Tessa and her friend—let’s call him Mark—had been in what I call an “almost relationship” for six years. They shared everything: secrets, Netflix accounts, and a bed (occasionally). What they didn’t share was a commitment. Despite Mark’s poetic declarations of how much she meant to him, his actions consistently communicated something else entirely.
In our third session, Tessa finally admitted what she’d been dancing around: “I decided to stop being physical with him last month. He still wants to. I still want to, physically. But emotionally, I just can’t anymore.”
What struck me wasn’t her decision but the guilt she carried about it. She spoke of it as if she’d violated some unspoken contract. When I asked about this, her response revealed the first emotional pattern we needed to explore: “I feel selfish for putting my needs first.”
The Emotional Toll of Uneven Exchange 💔
Research consistently shows that relationships with mismatched expectations create something called “emotional debt”—where one person consistently invests more than they receive. Tessa’s emotional ledger had been running in the red for years.
“I keep thinking maybe if I wait a little longer, he’ll change his mind about us,” she confessed in our fourth session. By then, I could see her emotional frame clearly—a lens through which she interpreted Mark’s behavior as “not ready yet” rather than “not interested in commitment.”
This frame wasn’t serving her. The physical intimacy had become a way of maintaining connection while ignoring the growing gap between what she wanted and what the relationship offered.
“What would happen,” I asked her, “if you considered the possibility that Mark is getting exactly what he wants from this relationship?”
The silence that followed was deafening. 😶
When “Maybe Someday” Becomes “Never” ⏰
Studies on relationship patterns show that when physical intimacy continues in friendships without progressing commitment, it rarely evolves into something more substantial. In fact, it often calcifies the existing dynamic. The relationship doesn’t grow; it simply persists in its current form.
In our sixth session, Tessa arrived with a different energy. “I realized something this week. I’ve been treating this like we’re in the same story—like we’re both waiting for our relationship to evolve. But what if we’re in completely different stories?”
This realization marked a critical shift in her emotional awareness—she was beginning to distinguish between her own needs and the narrative she’d constructed about their relationship. Her attachment needs for security and consistency were colliding with his apparent preference for intimacy without commitment.
“The hardest part,” she admitted, “is that I still care about him deeply. I don’t want to lose the friendship.”
“Maybe the question isn’t whether you can remain friends,” I suggested, “but whether the friendship you currently have is actually meeting your needs.” 🤷♀️
From Guilt to Clarity ✨
Over several months, Tessa began exploring her own patterns of attachment and the invisible structures that had kept her locked in this unsatisfying dynamic. She identified a core emotional pattern that had been driving her behavior: the sensation of anxious anticipation in her chest, paired with hope, tied to a narrative that patience would eventually be rewarded with commitment.

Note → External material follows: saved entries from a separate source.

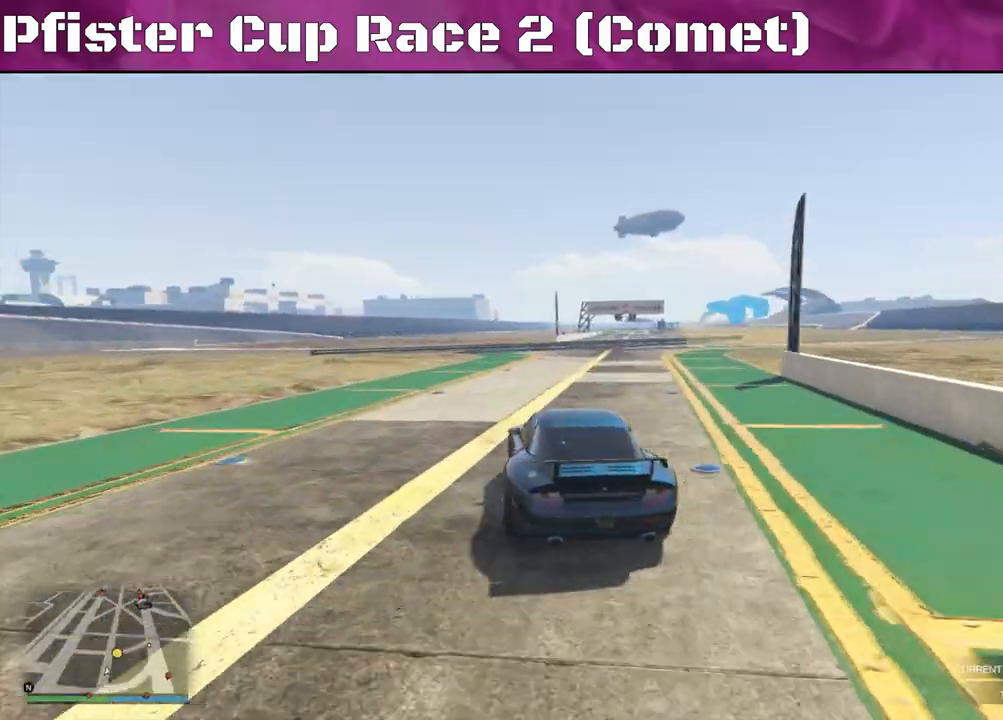
{"buttons": [], "left_stick": "right", "right_stick": "center", "events": [[467, "R2", "up"]]}
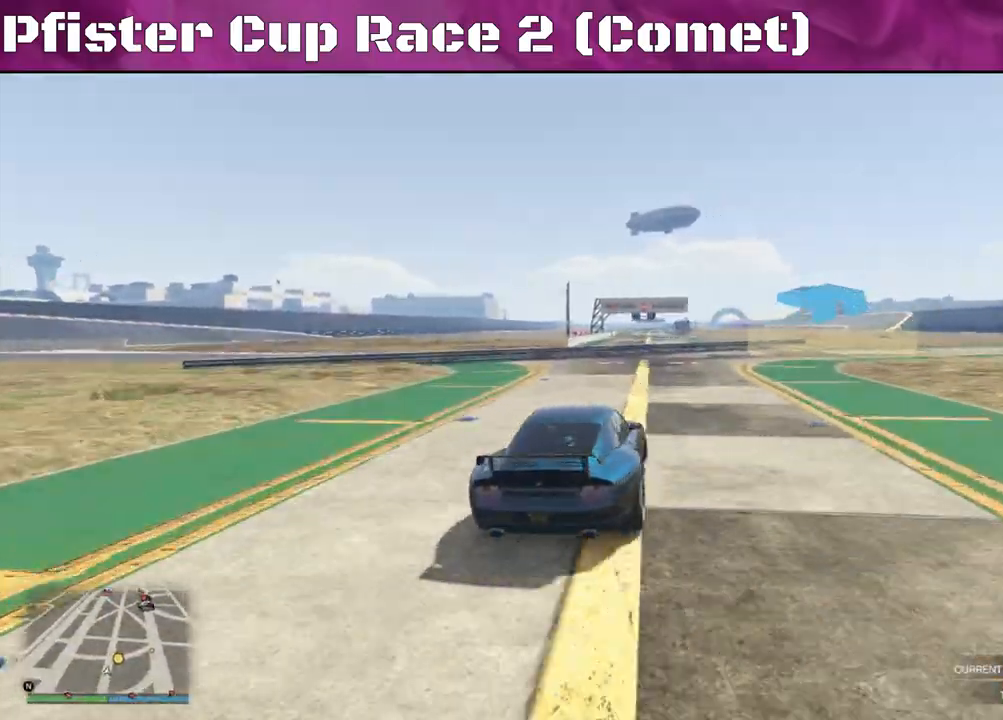
{"buttons": ["R2"], "left_stick": "right", "right_stick": "center", "events": [[67, "R2", "down"], [333, "left_stick", "center"], [400, "left_stick", "right"]]}
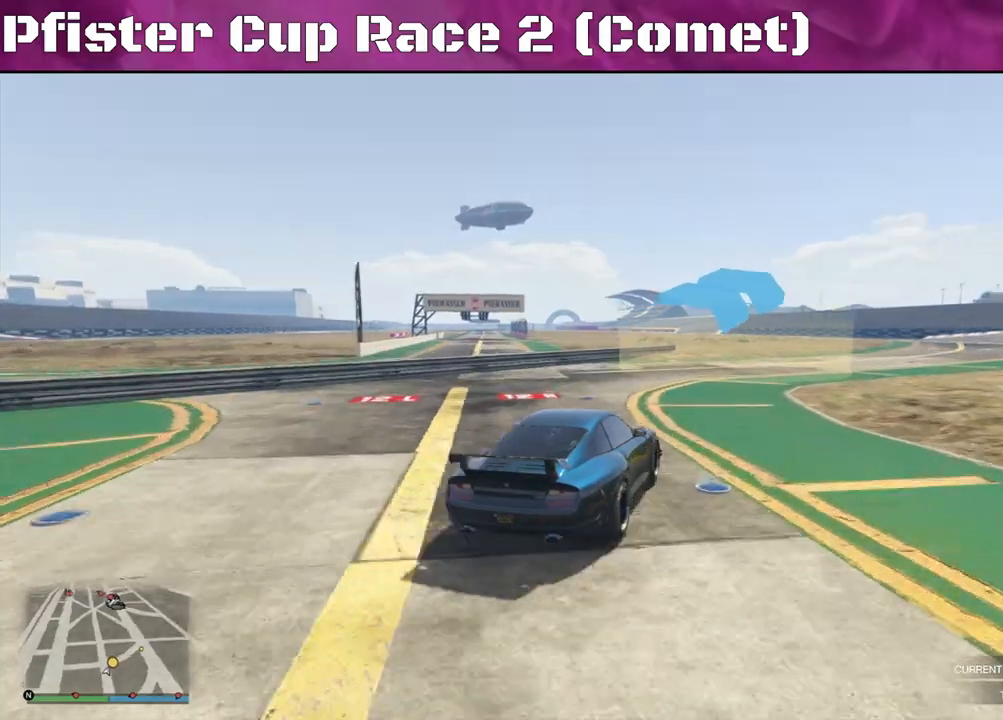
{"buttons": ["R2"], "left_stick": "center", "right_stick": "center", "events": [[67, "left_stick", "center"], [233, "left_stick", "right"], [400, "left_stick", "center"]]}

When she finally recognized this pattern, something shifted. “I realized I’ve been waiting for permission to want what I want,” she told me. “I’ve been treating my need for commitment as if it’s unreasonable, when actually, it’s just incompatible with what he wants.”
Tessa didn’t need to vilify Mark or dismiss the genuine friendship they shared. But she did need to honor the reality that their relationship, as structured, was creating more emotional debt than fulfillment. 💸
The guilt she initially felt about ending the physical aspect wasn’t really about depriving him—or even herself—of physical intimacy. It was about disrupting a pattern that, while unsatisfying, had become predictable. Change, even positive change, activates our threat response. Her guilt was simply the growing pain of establishing a boundary that better served her emotional well-being.
The Resolution 🌱
In our final session, Tessa shared that she and Mark were still friends, though the dynamic had shifted. “He seemed shocked that I actually meant it,” she said with a small smile. “Maybe he’s used to me saying one thing and doing another. But this time, I’m not confused about what I need.”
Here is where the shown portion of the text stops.